▶ _YOUR TASK_:
Copy out every line of text in the records below, word for word, in the same order and with the same spelling and punctuation.

▶ _DATA FOR THIS TASK_:

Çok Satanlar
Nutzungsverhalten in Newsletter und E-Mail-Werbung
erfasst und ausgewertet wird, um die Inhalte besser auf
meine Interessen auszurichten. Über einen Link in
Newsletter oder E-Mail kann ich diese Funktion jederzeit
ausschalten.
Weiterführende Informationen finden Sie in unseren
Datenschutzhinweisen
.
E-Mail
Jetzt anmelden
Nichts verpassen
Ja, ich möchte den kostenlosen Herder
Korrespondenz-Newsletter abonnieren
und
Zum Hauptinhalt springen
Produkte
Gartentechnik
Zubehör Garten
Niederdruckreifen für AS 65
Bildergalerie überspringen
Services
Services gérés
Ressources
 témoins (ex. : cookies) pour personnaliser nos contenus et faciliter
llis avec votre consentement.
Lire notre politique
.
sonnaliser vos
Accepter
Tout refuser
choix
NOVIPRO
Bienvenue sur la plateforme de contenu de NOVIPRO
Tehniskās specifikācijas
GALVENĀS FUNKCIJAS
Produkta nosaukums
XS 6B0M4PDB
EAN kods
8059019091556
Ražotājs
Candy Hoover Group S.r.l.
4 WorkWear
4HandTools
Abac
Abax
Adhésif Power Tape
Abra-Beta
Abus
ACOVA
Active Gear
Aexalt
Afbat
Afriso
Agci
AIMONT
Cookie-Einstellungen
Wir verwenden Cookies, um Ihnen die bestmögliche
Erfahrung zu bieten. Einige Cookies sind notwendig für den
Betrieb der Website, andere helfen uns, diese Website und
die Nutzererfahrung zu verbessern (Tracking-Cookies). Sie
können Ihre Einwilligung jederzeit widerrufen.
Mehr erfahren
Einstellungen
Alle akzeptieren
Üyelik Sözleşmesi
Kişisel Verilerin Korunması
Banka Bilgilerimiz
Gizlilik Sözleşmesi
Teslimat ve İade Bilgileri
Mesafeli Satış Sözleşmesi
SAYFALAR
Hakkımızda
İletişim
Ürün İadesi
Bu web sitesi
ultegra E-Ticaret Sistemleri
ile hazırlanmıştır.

▶ _TASK SOLUTION_:
Çok Satanlar
Nutzungsverhalten in Newsletter und E-Mail-Werbung
erfasst und ausgewertet wird, um die Inhalte besser auf
meine Interessen auszurichten. Über einen Link in
Newsletter oder E-Mail kann ich diese Funktion jederzeit
ausschalten.
Weiterführende Informationen finden Sie in unseren
Datenschutzhinweisen
.
E-Mail
Jetzt anmelden
Nichts verpassen
Ja, ich möchte den kostenlosen Herder
Korrespondenz-Newsletter abonnieren
und
Zum Hauptinhalt springen
Produkte
Gartentechnik
Zubehör Garten
Niederdruckreifen für AS 65
Bildergalerie überspringen
Services
Services gérés
Ressources
 témoins (ex. : cookies) pour personnaliser nos contenus et faciliter
llis avec votre consentement.
Lire notre politique
.
sonnaliser vos
Accepter
Tout refuser
choix
NOVIPRO
Bienvenue sur la plateforme de contenu de NOVIPRO
Tehniskās specifikācijas
GALVENĀS FUNKCIJAS
Produkta nosaukums
XS 6B0M4PDB
EAN kods
8059019091556
Ražotājs
Candy Hoover Group S.r.l.
4 WorkWear
4HandTools
Abac
Abax
Adhésif Power Tape
Abra-Beta
Abus
ACOVA
Active Gear
Aexalt
Afbat
Afriso
Agci
AIMONT
Cookie-Einstellungen
Wir verwenden Cookies, um Ihnen die bestmögliche
Erfahrung zu bieten. Einige Cookies sind notwendig für den
Betrieb der Website, andere helfen uns, diese Website und
die Nutzererfahrung zu verbessern (Tracking-Cookies). Sie
können Ihre Einwilligung jederzeit widerrufen.
Mehr erfahren
Einstellungen
Alle akzeptieren
Üyelik Sözleşmesi
Kişisel Verilerin Korunması
Banka Bilgilerimiz
Gizlilik Sözleşmesi
Teslimat ve İade Bilgileri
Mesafeli Satış Sözleşmesi
SAYFALAR
Hakkımızda
İletişim
Ürün İadesi
Bu web sitesi
ultegra E-Ticaret Sistemleri
ile hazırlanmıştır.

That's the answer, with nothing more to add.